# What kind of print is this?



## 10OEightCLo (Oct 26, 2014)

My plans are to start a clothing line, but starting off with just a collection of shirts.

I am very interested to know what kind of print work is this for both images? It looks similar to full sublimation, but to my knowledge, full sublimation can only be done on white shirts. Please help me out with this, I'd greatly appreciate it.

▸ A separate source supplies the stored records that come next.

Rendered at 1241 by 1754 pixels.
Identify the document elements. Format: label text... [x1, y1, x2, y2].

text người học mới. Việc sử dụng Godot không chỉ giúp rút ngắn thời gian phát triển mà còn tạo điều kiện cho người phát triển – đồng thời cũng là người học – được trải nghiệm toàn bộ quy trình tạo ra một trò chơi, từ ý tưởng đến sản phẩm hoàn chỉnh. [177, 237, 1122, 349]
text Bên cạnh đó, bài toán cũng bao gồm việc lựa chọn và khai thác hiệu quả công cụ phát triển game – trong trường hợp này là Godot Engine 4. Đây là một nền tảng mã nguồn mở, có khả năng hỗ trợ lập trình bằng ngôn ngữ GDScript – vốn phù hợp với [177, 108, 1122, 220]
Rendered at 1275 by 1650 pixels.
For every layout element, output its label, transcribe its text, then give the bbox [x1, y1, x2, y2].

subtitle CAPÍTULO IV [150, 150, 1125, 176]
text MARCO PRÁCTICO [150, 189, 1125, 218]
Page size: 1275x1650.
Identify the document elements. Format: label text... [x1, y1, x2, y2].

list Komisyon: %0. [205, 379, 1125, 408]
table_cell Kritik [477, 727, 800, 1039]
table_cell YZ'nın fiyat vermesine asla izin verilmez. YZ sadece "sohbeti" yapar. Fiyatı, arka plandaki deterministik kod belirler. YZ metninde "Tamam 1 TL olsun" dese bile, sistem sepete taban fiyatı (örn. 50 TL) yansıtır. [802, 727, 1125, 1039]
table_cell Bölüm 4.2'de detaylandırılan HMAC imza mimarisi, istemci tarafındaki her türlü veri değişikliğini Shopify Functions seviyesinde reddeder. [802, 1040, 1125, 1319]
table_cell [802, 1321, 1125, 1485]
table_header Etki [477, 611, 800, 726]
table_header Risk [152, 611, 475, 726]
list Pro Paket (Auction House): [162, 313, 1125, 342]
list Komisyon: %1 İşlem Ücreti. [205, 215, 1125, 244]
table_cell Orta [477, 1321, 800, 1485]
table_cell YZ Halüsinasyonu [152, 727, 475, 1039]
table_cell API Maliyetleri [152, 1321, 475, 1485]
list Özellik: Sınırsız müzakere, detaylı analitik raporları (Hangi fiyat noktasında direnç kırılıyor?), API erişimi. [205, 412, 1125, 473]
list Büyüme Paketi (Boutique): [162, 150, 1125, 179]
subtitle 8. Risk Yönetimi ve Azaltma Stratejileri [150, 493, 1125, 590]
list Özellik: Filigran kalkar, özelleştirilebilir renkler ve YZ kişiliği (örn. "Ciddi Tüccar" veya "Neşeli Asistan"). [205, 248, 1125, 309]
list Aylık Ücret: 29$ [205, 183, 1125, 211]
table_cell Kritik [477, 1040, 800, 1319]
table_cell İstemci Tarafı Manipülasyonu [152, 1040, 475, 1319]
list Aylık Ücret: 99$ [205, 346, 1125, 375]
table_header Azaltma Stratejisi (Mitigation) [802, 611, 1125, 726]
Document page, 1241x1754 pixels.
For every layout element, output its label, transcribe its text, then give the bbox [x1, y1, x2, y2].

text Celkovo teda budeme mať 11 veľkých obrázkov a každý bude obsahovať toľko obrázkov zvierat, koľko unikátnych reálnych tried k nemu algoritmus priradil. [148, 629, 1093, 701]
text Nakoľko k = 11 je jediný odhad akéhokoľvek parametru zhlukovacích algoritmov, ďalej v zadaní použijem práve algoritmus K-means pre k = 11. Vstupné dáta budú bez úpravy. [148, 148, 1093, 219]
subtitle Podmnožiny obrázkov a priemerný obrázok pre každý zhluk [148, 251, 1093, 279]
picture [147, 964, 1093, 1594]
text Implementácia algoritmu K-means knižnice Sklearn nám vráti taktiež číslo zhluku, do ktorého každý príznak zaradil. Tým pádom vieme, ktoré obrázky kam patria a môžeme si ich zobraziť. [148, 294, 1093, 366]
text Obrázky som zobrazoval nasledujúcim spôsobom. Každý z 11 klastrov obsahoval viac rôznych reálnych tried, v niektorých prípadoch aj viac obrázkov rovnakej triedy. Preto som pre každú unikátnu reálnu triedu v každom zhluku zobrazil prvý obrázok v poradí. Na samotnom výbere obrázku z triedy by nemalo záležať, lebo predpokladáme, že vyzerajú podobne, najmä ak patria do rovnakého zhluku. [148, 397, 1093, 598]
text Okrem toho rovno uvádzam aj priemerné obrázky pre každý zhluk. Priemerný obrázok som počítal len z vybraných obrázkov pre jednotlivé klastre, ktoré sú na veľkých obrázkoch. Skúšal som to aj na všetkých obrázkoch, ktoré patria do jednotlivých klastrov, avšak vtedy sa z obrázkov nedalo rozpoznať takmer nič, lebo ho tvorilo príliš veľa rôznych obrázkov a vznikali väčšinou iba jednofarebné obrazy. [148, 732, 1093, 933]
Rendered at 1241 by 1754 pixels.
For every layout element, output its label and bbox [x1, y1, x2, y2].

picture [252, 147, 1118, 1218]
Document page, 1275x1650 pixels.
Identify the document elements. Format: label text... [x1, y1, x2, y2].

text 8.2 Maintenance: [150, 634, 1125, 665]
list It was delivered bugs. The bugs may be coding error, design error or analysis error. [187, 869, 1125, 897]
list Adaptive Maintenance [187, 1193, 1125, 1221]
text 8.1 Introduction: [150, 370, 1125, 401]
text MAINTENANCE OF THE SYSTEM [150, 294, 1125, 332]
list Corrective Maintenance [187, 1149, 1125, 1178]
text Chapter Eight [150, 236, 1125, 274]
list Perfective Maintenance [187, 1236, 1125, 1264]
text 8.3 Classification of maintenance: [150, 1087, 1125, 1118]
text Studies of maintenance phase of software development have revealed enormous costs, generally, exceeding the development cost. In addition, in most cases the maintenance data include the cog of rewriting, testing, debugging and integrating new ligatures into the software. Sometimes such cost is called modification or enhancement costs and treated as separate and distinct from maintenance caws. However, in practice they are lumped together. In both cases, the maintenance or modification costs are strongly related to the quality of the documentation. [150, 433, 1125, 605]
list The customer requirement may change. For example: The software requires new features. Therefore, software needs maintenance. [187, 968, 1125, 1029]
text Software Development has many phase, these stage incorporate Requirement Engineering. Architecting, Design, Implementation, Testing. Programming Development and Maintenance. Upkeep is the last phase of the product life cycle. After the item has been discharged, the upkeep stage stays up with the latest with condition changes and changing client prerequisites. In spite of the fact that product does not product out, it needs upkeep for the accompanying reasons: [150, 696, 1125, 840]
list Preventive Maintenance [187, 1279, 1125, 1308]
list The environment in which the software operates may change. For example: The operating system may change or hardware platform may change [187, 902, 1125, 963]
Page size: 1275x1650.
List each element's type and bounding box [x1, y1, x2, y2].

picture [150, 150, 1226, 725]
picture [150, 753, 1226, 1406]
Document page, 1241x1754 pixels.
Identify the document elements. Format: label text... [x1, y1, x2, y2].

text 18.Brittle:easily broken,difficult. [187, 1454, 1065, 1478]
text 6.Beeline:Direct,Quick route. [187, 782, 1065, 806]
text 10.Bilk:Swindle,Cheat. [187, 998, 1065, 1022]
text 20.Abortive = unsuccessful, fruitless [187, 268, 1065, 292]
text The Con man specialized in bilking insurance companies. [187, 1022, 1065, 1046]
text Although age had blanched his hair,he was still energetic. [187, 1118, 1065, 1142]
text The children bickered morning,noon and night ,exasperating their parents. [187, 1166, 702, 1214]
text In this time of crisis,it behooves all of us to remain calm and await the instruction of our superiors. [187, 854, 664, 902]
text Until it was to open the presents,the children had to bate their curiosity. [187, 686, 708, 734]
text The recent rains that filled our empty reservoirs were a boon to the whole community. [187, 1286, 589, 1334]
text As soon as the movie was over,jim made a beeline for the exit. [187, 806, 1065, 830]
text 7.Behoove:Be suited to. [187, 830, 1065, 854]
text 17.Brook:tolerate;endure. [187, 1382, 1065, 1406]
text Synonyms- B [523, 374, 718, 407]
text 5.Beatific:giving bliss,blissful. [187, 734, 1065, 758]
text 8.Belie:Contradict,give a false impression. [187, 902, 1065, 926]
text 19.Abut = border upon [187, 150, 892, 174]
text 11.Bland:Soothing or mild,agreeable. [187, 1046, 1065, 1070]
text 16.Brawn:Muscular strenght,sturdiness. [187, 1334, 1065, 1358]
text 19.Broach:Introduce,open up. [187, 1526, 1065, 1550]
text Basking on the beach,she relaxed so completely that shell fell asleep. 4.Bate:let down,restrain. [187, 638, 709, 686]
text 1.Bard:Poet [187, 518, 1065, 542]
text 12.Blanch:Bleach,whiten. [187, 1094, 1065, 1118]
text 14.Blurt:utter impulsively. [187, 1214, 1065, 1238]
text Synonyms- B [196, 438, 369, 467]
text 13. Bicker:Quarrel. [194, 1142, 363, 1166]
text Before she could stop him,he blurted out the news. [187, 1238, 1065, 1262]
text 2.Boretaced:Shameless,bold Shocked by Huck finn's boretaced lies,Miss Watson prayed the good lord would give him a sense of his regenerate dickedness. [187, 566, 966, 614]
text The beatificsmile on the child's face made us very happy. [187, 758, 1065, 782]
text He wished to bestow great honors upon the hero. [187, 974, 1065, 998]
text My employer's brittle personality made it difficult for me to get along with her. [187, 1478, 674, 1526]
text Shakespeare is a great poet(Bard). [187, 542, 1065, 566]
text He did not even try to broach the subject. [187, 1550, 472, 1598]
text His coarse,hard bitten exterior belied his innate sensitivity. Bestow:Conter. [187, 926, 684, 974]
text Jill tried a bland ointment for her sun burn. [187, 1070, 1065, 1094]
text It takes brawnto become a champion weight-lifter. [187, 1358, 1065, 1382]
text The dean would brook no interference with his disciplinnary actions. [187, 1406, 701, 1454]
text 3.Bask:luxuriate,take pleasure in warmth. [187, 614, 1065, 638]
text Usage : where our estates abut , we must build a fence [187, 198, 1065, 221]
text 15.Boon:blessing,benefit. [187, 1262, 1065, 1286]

http://cdn.shopify.com/s/files/1/02...1c94fc7ebfcf99264_1024x1024.jpeg?v=1406841622

http://cdn.shopify.com/s/files/1/02...84855ad16859f5d6e_1024x1024.jpeg?v=1411760946


----------



## Creative Pile (May 5, 2012)

The one with the artwork on the bottom corner can be as a 4-color water base discharge or 
printed with 5-10 colors to match the original artwork. I would contact your local screen shop to get a price and recommendation for your designs.
The one with the red & white stars should be able to print using sublimation. The colors just wont be as vibrant.


----------



## DBurke (Nov 9, 2011)

the first one is definitely direct to garment


----------



## TYGERON (Apr 26, 2009)

If you look closely, both background shirt images are exactly the same. These are digital mock ups not actual photos of printed garments. For that reason it's not possible to say _definitively _what method would be used.
The top one could be done as process, simulated process or index. Discharge may or may not be utilized. Could be Direct To Garment but probably not sublimation because the shirts are Black. To achieve a clean, seam-to-seam all-over print (without any overprinting at the seams) as in the second image, it's likely the material would be printed prior to being sewn. But it could be done post assembly as an all-over print.
So there are a few viable options.

If either of these styles are what you want for your own designs, do shop around and don't just take definite "no's" as far as what can or can't be done. Some printers are limited as far as their capabilities and will tell customers "it can't be done" as opposed to "it can be done, but we don't do it".


----------



## 10OEightCLo (Oct 26, 2014)

Thank you very much.


----------